Okeechobee and Pahokee are in Florida's sugar belt, and Hastings was decrying a bill that would have cracked the door for slightly higher levels of sugar imports.

After the measure was defeated, a Michigan sugar beet grower named Ray Van- Driessche praised Congress for not being "fooled by the real opponents of U.S. sugar policy - the giant, multinational food companies, candy manufacturers, grocers and others who want to fatten their bottom-line profits at the expense of America's efficient sugar farmers."

OK. Now close your eyes, click your heels and check in with reality.

The main reason for unemployment among sugar workers is not imports but automation by the big growers who write Alcee Hastings' campaign checks and are the prime beneficiaries of sugar welfare.

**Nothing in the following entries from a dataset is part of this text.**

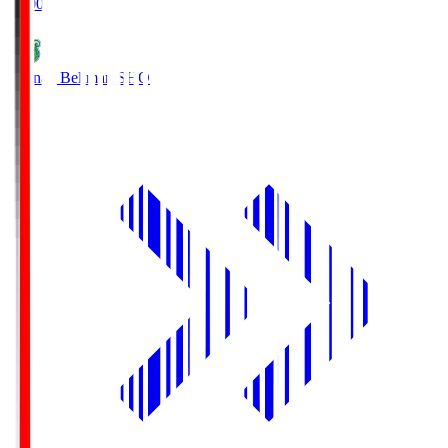
19:00
Shonan Bellmare
SHO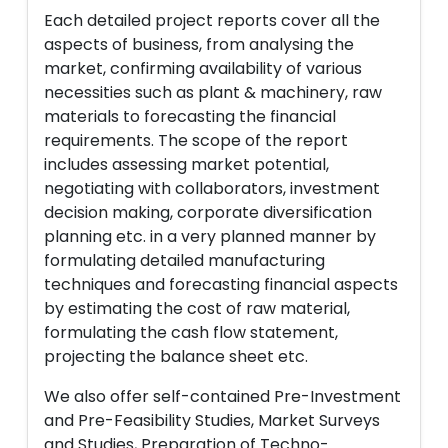
Each detailed project reports cover all the
aspects of business, from analysing the
market, confirming availability of various
necessities such as plant & machinery, raw
materials to forecasting the financial
requirements. The scope of the report
includes assessing market potential,
negotiating with collaborators, investment
decision making, corporate diversification
planning etc. in a very planned manner by
formulating detailed manufacturing
techniques and forecasting financial aspects
by estimating the cost of raw material,
formulating the cash flow statement,
projecting the balance sheet etc.
We also offer self-contained Pre-Investment
and Pre-Feasibility Studies, Market Surveys
and Studies, Preparation of Techno-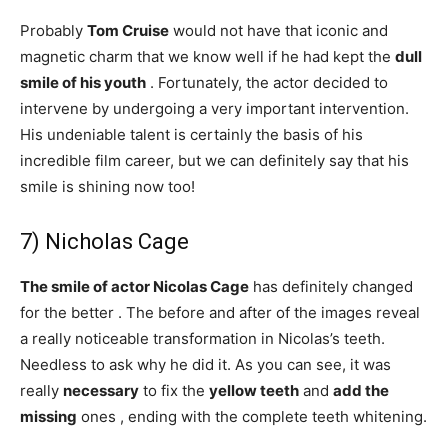
Probably
Tom Cruise
would not have that iconic and
magnetic charm that we know well if he had kept the
dull
smile of his youth
. Fortunately, the actor decided to
intervene by undergoing a very important intervention.
His undeniable talent is certainly the basis of his
incredible film career, but we can definitely say that his
smile is shining now too!
7) Nicholas Cage
The smile of actor Nicolas Cage
has definitely changed
for the better . The before and after of the images reveal
a really noticeable transformation in Nicolas’s teeth.
Needless to ask why he did it. As you can see, it was
really
necessary
to fix the
yellow teeth
and
add the
missing
ones , ending with the complete teeth whitening.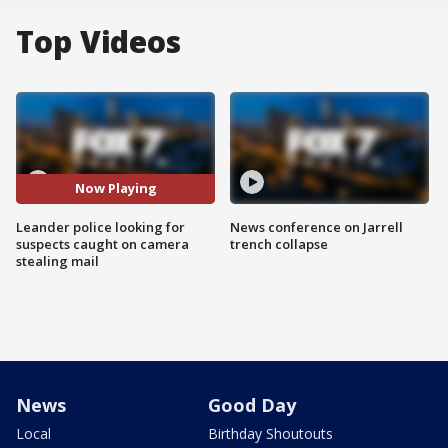
Top Videos
Now Playing
Leander police looking for
News conference on Jarrell
suspects caught on camera
trench collapse
stealing mail
News
Good Day
Local
Birthday Shoutouts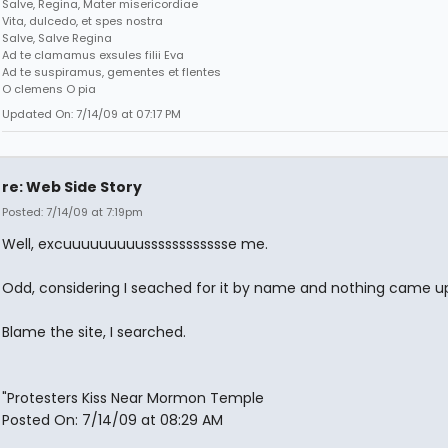
Salve, Regina, Mater misericordiae
Vita, dulcedo, et spes nostra
Salve, Salve Regina
Ad te clamamus exsules filii Eva
Ad te suspiramus, gementes et flentes
O clemens O pia
Updated On: 7/14/09 at 07:17 PM
re: Web Side Story
Posted: 7/14/09 at 7:19pm
Well, excuuuuuuuuusssssssssssse me.
Odd, considering I seached for it by name and nothing came up.
Blame the site, I searched.
"Protesters Kiss Near Mormon Temple
Posted On: 7/14/09 at 08:29 AM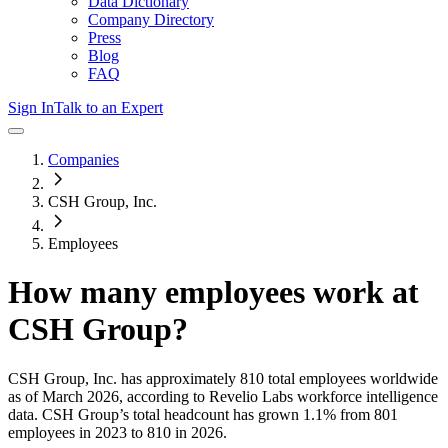
Data Dictionary
Company Directory
Press
Blog
FAQ
Sign In
Talk to an Expert
Companies
CSH Group, Inc.
Employees
How many employees work at
CSH Group
?
CSH Group, Inc.
has approximately
810
total employees worldwide
as of
March 2026
, according to Revelio Labs workforce intelligence
data.
CSH Group
’s total headcount has
grown
1.1%
from 801
employees in 2023 to 810 in 2026
.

If U.S. sugar farmers are so efficient, how come their prices are twice as high as what sugar sells for elsewhere? And why do they need a tangled government price-support program that the General Accounting Office estimated costs American consumers $1.9 billion a year?

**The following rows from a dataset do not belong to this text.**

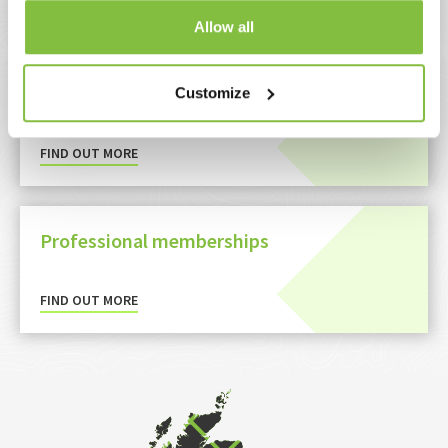
FIND OUT MORE
Allow all
Policies and procedures
Customize
FIND OUT MORE
Professional memberships
FIND OUT MORE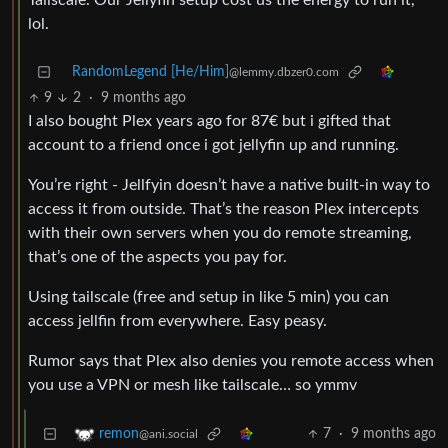
Tailscale. Our Jellyfin setup cost us the energy to run it,
lol.
RandomLegend [He/Him]
@lemmy.dbzer0.com
9
2
·
9 months ago
I also bought Plex years ago for 87€ but i gifted that
account to a friend once i got jellyfin up and running.
You’re right - Jellfyin doesn’t have a native built-in way to
access it from outside. That’s the reason Plex intercepts
with their own servers when you do remote streaming,
that’s one of the aspects you pay for.
Using tailscale (free and setup in like 5 min) you can
access jellfin from everywhere. Easy peasy.
Rumor says that Plex also denies you remote access when
you use a VPN or mesh like tailscale… so ymmv
7
·
9 months ago
remon
@ani.social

Big Sugar's biggest howler was trying to bolster its case by noting the recent closure of more than a dozen American sugar-processing plants. It is true that U.S. sugar mills are in trouble, but the program pushed by Hastings & Co. is the very reason many of the refiners are struggling.

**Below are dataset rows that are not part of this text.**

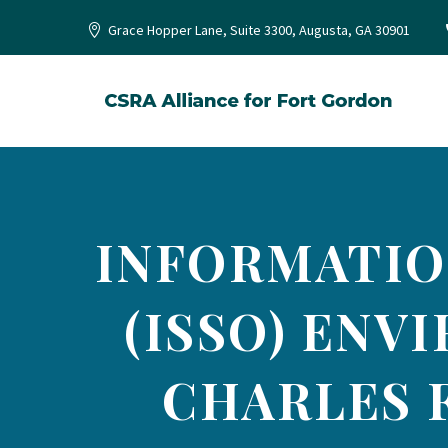
Grace Hopper Lane, Suite 3300, Augusta, GA 30901
INFORMATIO
(ISSO) ENV
CHARLES F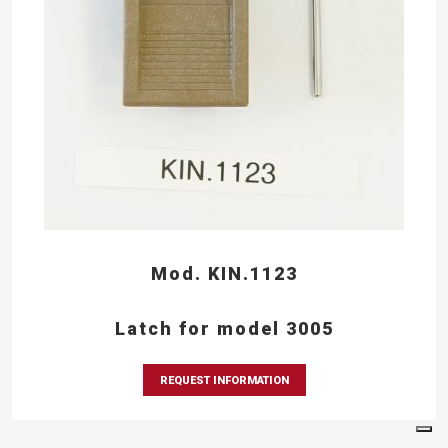
Mod. KIN.1123
Latch for model 3005
REQUEST INFORMATION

It's hard to compete when the government makes you pay twice the market rate for raw sugar.

The federal price-support regime threatened the famous Domino Sugar plant on Baltimore's harbor before Domino resorted to the ultimate defensive strategy. The company couldn't fight the sugar farmers, so it joined them, getting sold three weeks ago to Florida Crystals Corp., a mega-grower.

Controlled by a flush, subsidized owner, assured of a continuous supply of sugar cane, Domino and its 500 workers are now solidly on the side of protectionism. The worldwide lobby against free trade just got a little stronger.

Multiply what happened with the sugar bill last month by dozens of other U.S. agriculture interests seeking to preserve their own frosting. Then multiply that by dozens of other industrialized nations, each with its own entrenched, subsidized sons of the soil, and you get an idea of what the World Trade Organization is up against.

Scrapping agriculture-import obstacles is the single most effective, compassionate, good thing rich countries can do to help the world's poor. The Third World already knows how to grow crops. That's about all it knows.

Developing-nation farmers don't need much training or capital. They're not as labor-efficient as U.S. agribusiness, but low wages make them competitive. The pittance they would earn from a free global crop market could double their standards of living.

For consumers in rich nations, however, the Third World larder is more or less locked up. Swayed by pastoral nostalgia and political full nelsons, rich countries shelter their own farmers on reservations rimmed with quotas, subsidies and tariffs. Offshore growers need not apply.

The average import duty on manufactured goods around the world is 4 percent; the average duty on agricultural products is 60 percent, according to the WTO.

The World Bank says global agriculture subsidies are six times greater than all the financial assistance rendered to developing nations by the entire developed world.

And my favorite agri-welfare fact: Government payments to the agriculture sector by the 30 rich-country members of the Organization for Economic Cooperation and Development exceed the gross domestic product of Africa.

In the United States, the biggest recipients of farm subsidies aren't even real farmers. They're large corporations or hobby-farmers such as media mogul Ted Turner, Portland Trailblazers star Scottie Pippen and oil fortune heir David Rockefeller, a Heritage Foundation study shows.

The developed world talks like the king of free markets but acts like the trade minister of Romania, circa 1975, when it comes to foodstuffs.

Government support for Switzerland's mountain farms reduces the risks of "dangerous avalanches," says Economics Minister Pascal Couchepin. Japan depends utterly on foreign oil but insists it must prop up rice growers for national security reasons. Likewise, Alabama Republican Rep. Terry Everett thinks the United States needs fat farm subsidies as a "safety net" for "America's national security."

Believe WTO Director-General Mike Moore when he said that getting delegates in Qatar this month to agree to even negotiate agriculture trade barriers was "difficult."